Meskipun Pelabuhan Bastiong secara administratif berada di wilayah Ternate, tapi menurut Tonny, DLH tidak bisa serampangan masuk begitu saja.
“Karena itu kewenangan Pelindo. Dan saya tidak perlu berkoordinasi, mereka yang harus koordinasi ke kami. Kalau libatkan kami, ya diangkut,” katanya.
Menurut dia, semua pelabuhan rakyat di bawah Pemerintah Kota Ternate menjadi tanggung jawab DLH. Seperti Pelabuhan Dufa-Dufa, Kecamatan Ternate Utara.
“Di situ ada 3 titik yang kita tempatkan kontainer sampah. Masing-masing di kawasan perikanan, pasar rakyat, dan tempat nongkrong tulang ikan,” ujarnya.
Bagi dia, harus ada fungsi koordinasi lintas sektoral. Para pedagang yang ada di areal Pelabuhan Bastiong juga harus ditertibkan.
“Masak Pelindo tidak bisa siapkan satu unit kontainer atau dump sampah di situ. Fungsi pelayanan dan penanganan harus include,” tegasnya.
Jazirah Indonesia sempat memperoleh gambar sebuah armada laut, pemberian Bank Pembiayaan Rakyat Syariah, yang difungsikan untuk menangani sampah di kawasan pesisir.
Ketika diperlihatkan, Tonny mengaku armadanya sudah diserahkan ke Wali Kota Ternate. “Jumlahnya 1 unit, tapi belum penyerahan ke kami di DLH,” katanya.
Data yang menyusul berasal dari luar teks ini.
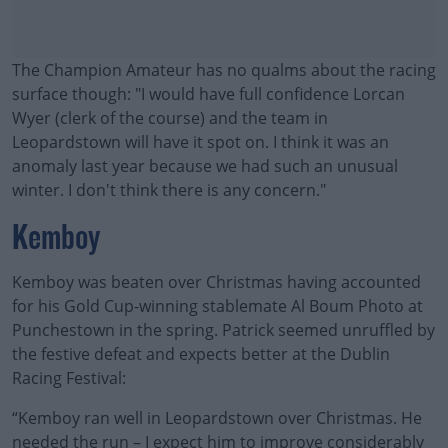
The Champion Amateur has no qualms about the racing
surface though: "I would have full confidence Lorcan
Wyer (clerk of the course) and the team in
Leopardstown will have it spot on. I think it was an
anomaly last year because we had such an unusual
winter. I don't think there is any concern."
Kemboy
Kemboy was beaten over Christmas having accounted
for his Gold Cup-winning stablemate Al Boum Photo at
Punchestown in the spring. Patrick seemed unruffled by
the festive defeat and expects better at the Dublin
Racing Festival:
“Kemboy ran well in Leopardstown over Christmas. He
#AD
needed the run – I expect him to improve considerably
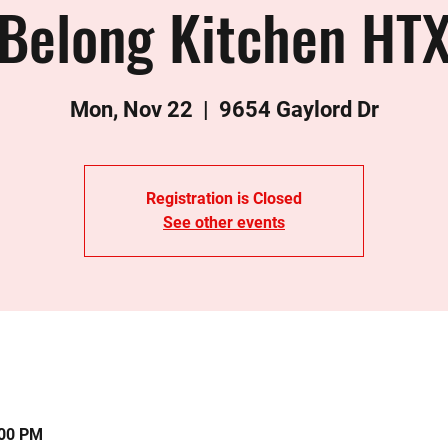
Belong Kitchen HT
Mon, Nov 22
  |  
9654 Gaylord Dr
Registration is Closed
See other events
:00 PM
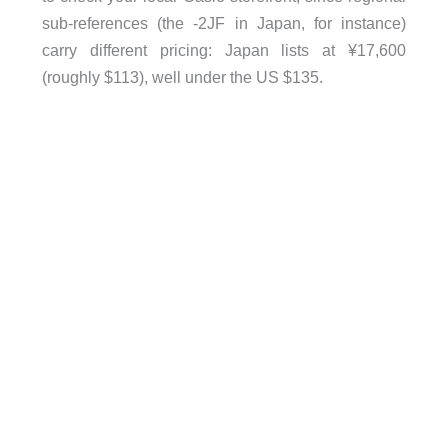
sub-references (the -2JF in Japan, for instance)
carry different pricing: Japan lists at ¥17,600
(roughly $113), well under the US $135.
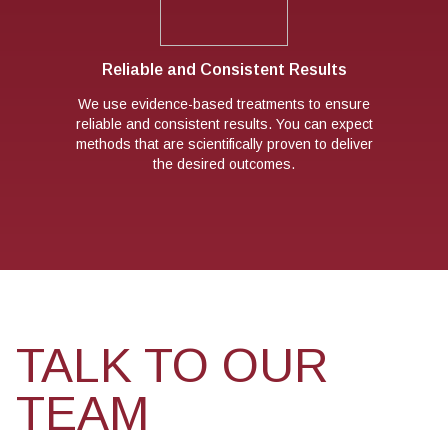
Reliable and Consistent Results
We use evidence-based treatments to ensure
reliable and consistent results. You can expect
methods that are scientifically proven to deliver
the desired outcomes.
TALK TO OUR
TEAM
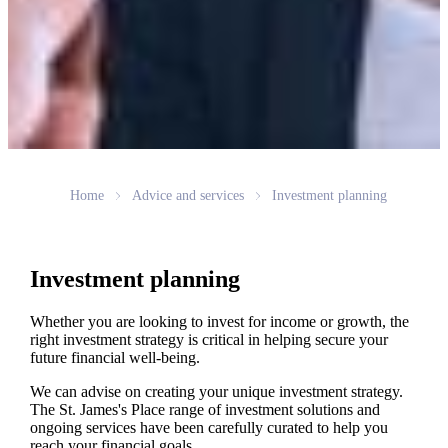
Home
Advice and services
Investment planning
Investment planning
Whether you are looking to invest for income or growth, the
right investment strategy is critical in helping secure your
future financial well-being.
We can advise on creating your unique investment strategy.
The
St. James's
Place range of investment solutions and
ongoing services have been carefully curated to help you
reach your financial goals.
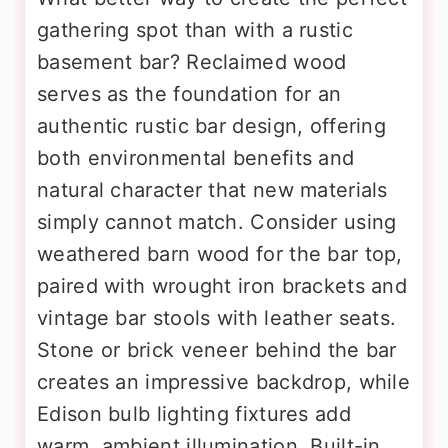
gathering spot than with a rustic
basement bar? Reclaimed wood
serves as the foundation for an
authentic rustic bar design, offering
both environmental benefits and
natural character that new materials
simply cannot match. Consider using
weathered barn wood for the bar top,
paired with wrought iron brackets and
vintage bar stools with leather seats.
Stone or brick veneer behind the bar
creates an impressive backdrop, while
Edison bulb lighting fixtures add
warm, ambient illumination. Built-in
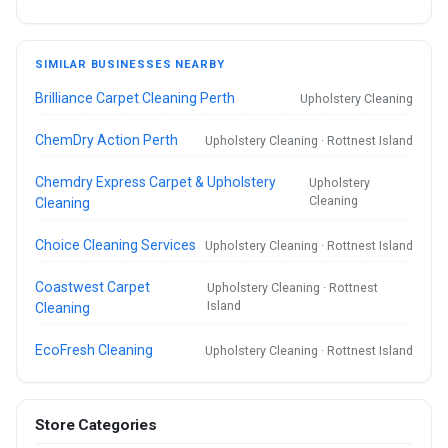
SIMILAR BUSINESSES NEARBY
Brilliance Carpet Cleaning Perth
Upholstery Cleaning
ChemDry Action Perth
Upholstery Cleaning · Rottnest Island
Chemdry Express Carpet & Upholstery
Upholstery
Cleaning
Cleaning
Choice Cleaning Services
Upholstery Cleaning · Rottnest Island
Coastwest Carpet
Upholstery Cleaning · Rottnest
Island
Cleaning
EcoFresh Cleaning
Upholstery Cleaning · Rottnest Island
Store Categories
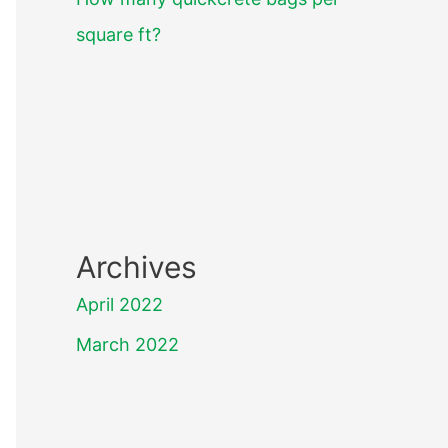
square ft?
Archives
April 2022
March 2022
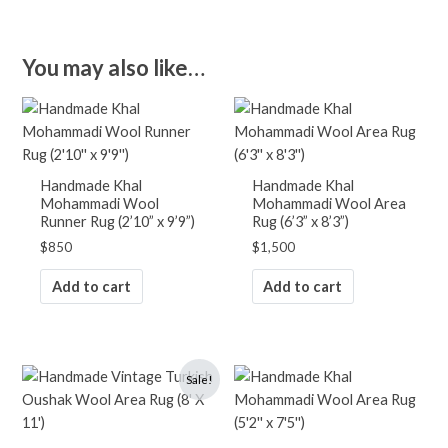
Orange
Pink
Purple
You may also like…
Red
White
Yellow
RUGS BY PATTERN
Handmade Khal
Handmade Khal
Abstract
Mohammadi Wool
Mohammadi Wool Area
Animals/Birds
Runner Rug (2’10” x 9’9”)
Rug (6’3” x 8’3”)
Diamond
$
850
$
1,500
Floral
Geometric
Add to cart
Add to cart
Landscape
Medallion
Oriental
Original
Current
Patchwork
Sale!
price
price
Plain/Solid
was:
is:
Striped
$2,900.
$1,900.
Tree Motif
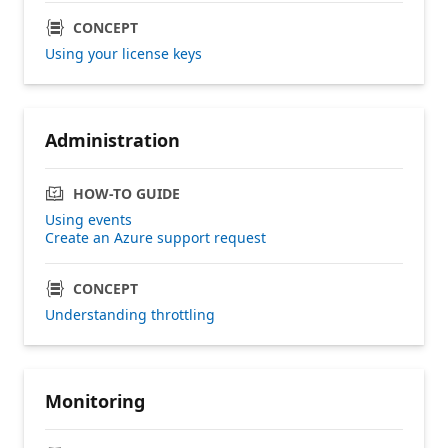
CONCEPT
Using your license keys
Administration
HOW-TO GUIDE
Using events
Create an Azure support request
CONCEPT
Understanding throttling
Monitoring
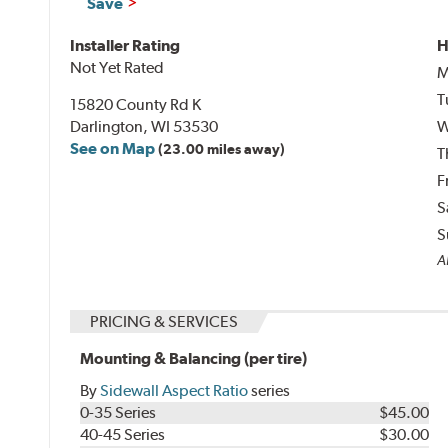
Save
Installer Rating
H
Not Yet Rated
M
T
15820 County Rd K
Darlington, WI 53530
W
See on Map
(23.00 miles away)
T
F
S
S
Al
PRICING & SERVICES
Mounting & Balancing (per tire)
By
Sidewall Aspect Ratio
series
0-35 Series
$45.00
40-45 Series
$30.00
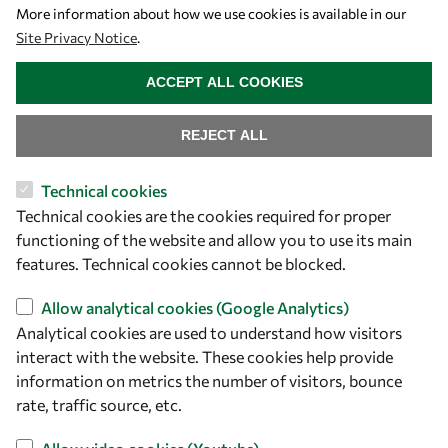
Let's talk
More information about how we use cookies is available in our
Site Privacy Notice
.
owsd@owsd.net
WITHDRAW CONSENT
+39 040 2240-626
ACCEPT ALL COOKIES
Find us
REJECT ALL
OWSD Secretariat
Technical cookies
ICTP Campus
Technical cookies are the cookies required for proper
Strada Costiera 11
functioning of the website and allow you to use its main
34151 Trieste
features. Technical cookies cannot be blocked.
Italy
Allow analytical cookies (Google Analytics)
Analytical cookies are used to understand how visitors
Follow us
interact with the website. These cookies help provide
information on metrics the number of visitors, bounce
rate, traffic source, etc.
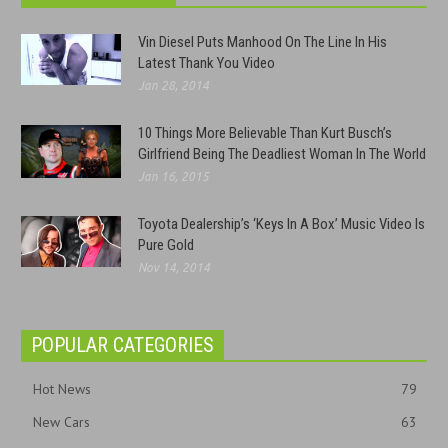
Vin Diesel Puts Manhood On The Line In His
Latest Thank You Video
Jan 28, 2014
10 Things More Believable Than Kurt Busch’s
Girlfriend Being The Deadliest Woman In The World
Jan 16, 2015
Toyota Dealership’s ‘Keys In A Box’ Music Video Is
Pure Gold
Nov 14, 2014
POPULAR CATEGORIES
Hot News
79
New Cars
63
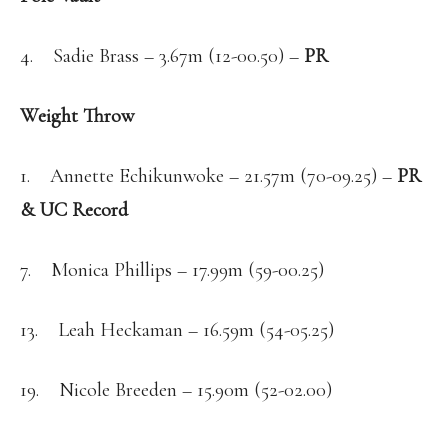
4. Sadie Brass – 3.67m (12-00.50) –
PR
Weight Throw
1. Annette Echikunwoke – 21.57m (70-09.25) –
PR
& UC Record
7. Monica Phillips – 17.99m (59-00.25)
13. Leah Heckaman – 16.59m (54-05.25)
19. Nicole Breeden – 15.90m (52-02.00)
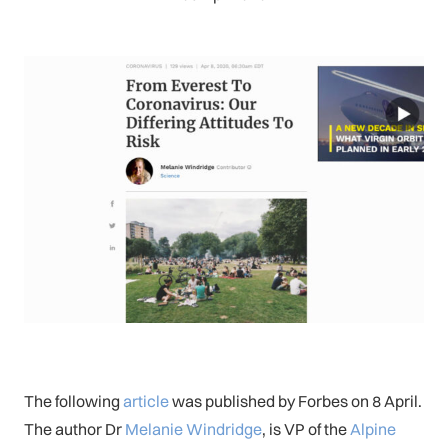
The following
article
was published by Forbes on 8 April.
The author Dr
Melanie Windridge
, is VP of the
Alpine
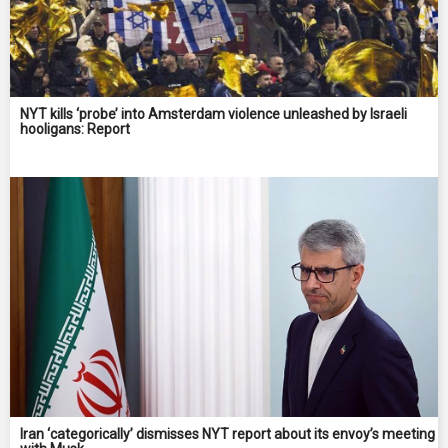
NYT kills ‘probe’ into Amsterdam violence unleashed by Israeli
hooligans: Report
Iran ‘categorically’ dismisses NYT report about its envoy’s meeting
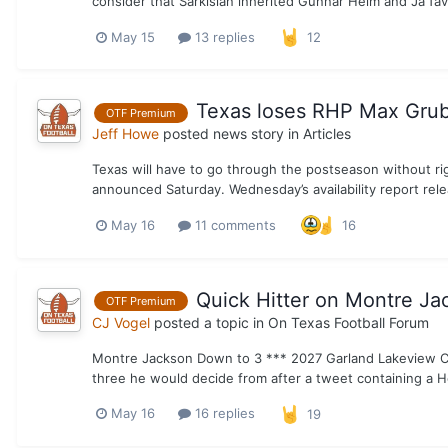
consider that Sarkisian inherited Gunnar Helm and Ja’Tavi
May 15
13 replies
12
Texas loses RHP Max Grub
OTF Premium
Jeff Howe
posted news story in
Articles
Texas will have to go through the postseason without ri
announced Saturday. Wednesday’s availability report rele
May 16
11 comments
16
Quick Hitter on Montre Ja
OTF Premium
CJ Vogel
posted a topic in
On Texas Football Forum
Montre Jackson Down to 3 *** 2027 Garland Lakeview Ce
three he would decide from after a tweet containing a H
May 16
16 replies
19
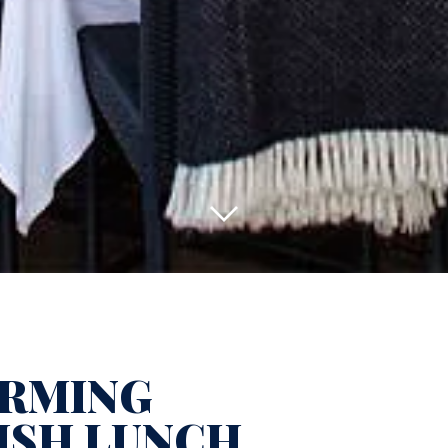
RMING
ISH LUNCH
Sebab menurut Tonny, yang harus dipikirkan adalah masalah penganggaran. “Lalu tim satgas (satuan tugas), dan tentu itu terikat honor juga,” katanya.
Sementara, 17 unit armada sampah yang dimilik DLH Ternate saat ini sudah tidak layak beroperasi. “Pengadaannya sejak 2007-2009, tapi saya paksakan,” katanya.